Kandula’s team is monitoring the women’s weight and blood sugar to see if they show any changes over the course of the program. They partnered with Metropolitan Asian Family Services, a social services agency that works with many South Asian immigrant families on Chicago’s far North Side. MAFS recruited participants and provides them free transportation to and from the classes.
The study aims to educate immigrant women, in particular, about eating healthier and the importance of exercise. In crafting the workouts, Kandula had to consider cultural hurdles that stood in the way for many women who were most at-risk for developing diabetes.
“Modesty is something that’s really important,” explained Kandula, “and women didn’t feel comfortable working out at a regular gym or recreational facility.”
Additionally, many women told Kandula that they prioritized their families over their own health. So she worked that into the design of her program by offering free martial arts classes to their children once a week. The only condition was that the mothers had to come to their workouts at least twice a week.
In fact, many women attend three times a week — and on the days they show up, several will stay for two classes back-to-back.
Rehanna Patel, a 49-year old mother of four, said the class works for her because it is fun and there are no men.
“It’s important for it to be women’s-only and having that secure space,” she said through a translator.
Many other women echoed the thought, saying that they would feel less free to move about in the class if men were included, or if men could walk by and see them.
Patel said the class helped dispel her assumption that exercise is only for younger people.
“I had always thought that these steps would only be done by a 20 or 25-year-old girl,” she said, referring to the dance routine of the class. “But the instructor did a great job.”

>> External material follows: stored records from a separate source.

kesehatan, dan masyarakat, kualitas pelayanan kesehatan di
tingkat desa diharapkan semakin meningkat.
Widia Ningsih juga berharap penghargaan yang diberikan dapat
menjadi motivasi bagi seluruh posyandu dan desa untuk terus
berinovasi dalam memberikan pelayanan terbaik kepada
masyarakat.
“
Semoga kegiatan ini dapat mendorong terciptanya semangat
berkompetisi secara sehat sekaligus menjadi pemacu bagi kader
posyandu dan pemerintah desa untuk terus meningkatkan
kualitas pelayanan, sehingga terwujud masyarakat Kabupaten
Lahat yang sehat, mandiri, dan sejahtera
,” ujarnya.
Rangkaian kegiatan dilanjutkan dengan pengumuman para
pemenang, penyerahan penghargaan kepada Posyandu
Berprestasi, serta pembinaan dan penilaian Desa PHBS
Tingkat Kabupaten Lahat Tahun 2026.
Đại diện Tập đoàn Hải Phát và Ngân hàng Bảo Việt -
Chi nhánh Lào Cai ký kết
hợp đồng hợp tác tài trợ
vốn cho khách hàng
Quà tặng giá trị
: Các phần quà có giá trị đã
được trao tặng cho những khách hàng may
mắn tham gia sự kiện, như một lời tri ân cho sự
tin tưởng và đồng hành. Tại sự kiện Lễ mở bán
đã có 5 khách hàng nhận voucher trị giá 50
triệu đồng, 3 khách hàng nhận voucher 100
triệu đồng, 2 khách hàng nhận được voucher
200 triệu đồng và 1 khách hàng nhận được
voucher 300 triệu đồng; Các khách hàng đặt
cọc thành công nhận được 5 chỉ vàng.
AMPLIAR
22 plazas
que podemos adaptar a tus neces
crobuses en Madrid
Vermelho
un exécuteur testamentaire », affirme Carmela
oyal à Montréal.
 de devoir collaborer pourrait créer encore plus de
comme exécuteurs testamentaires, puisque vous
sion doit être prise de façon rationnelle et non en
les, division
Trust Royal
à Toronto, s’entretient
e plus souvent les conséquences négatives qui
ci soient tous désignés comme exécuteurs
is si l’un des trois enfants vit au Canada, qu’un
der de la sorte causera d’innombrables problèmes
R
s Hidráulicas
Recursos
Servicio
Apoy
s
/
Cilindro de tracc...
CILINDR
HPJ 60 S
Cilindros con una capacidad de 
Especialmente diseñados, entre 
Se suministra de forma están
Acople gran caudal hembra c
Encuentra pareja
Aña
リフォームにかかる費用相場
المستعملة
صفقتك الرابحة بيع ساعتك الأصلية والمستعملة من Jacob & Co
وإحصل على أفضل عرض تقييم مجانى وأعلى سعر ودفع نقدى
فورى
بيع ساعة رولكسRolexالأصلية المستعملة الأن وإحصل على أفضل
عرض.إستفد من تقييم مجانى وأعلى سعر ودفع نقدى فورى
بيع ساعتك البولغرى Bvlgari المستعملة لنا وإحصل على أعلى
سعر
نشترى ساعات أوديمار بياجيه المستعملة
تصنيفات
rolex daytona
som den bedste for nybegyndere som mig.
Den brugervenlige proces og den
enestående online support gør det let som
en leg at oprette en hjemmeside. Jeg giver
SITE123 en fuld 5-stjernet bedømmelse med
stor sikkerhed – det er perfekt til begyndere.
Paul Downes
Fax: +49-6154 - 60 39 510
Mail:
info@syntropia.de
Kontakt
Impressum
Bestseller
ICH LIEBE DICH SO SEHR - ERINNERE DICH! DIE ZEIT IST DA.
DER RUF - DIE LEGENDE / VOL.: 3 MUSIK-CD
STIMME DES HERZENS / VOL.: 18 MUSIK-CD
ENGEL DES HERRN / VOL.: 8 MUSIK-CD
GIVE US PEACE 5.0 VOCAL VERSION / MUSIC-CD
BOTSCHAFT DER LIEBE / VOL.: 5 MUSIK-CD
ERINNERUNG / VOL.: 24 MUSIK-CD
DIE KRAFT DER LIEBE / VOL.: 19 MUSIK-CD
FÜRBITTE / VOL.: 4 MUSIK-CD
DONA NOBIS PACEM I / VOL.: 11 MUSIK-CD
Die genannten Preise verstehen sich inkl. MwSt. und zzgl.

Teaching these women was a new experience for instructor Carolina Escrich, too.
“I needed to adjust the class and be careful with the type of music that I should use,
Escrich said it took two months to modify her usual Latin-inspired Zumba workouts into something more appropriate for her culturally conservative students. She modified the song selections to be less explicit, and has shifted the emphasis from sexy dance moves to more of an aerobics routine.
If the program shows significant health improvements, Namratha Kandula hopes they’ll win funding for a wider study. But the women here have a more immediate concern.
“I would feel really sad when the classes end,” said Patel. “The way we do it here, it’s different, we enjoy it, I feel good and my body feels light.”
Patel says even after the study ends she wants to keep exercising at home.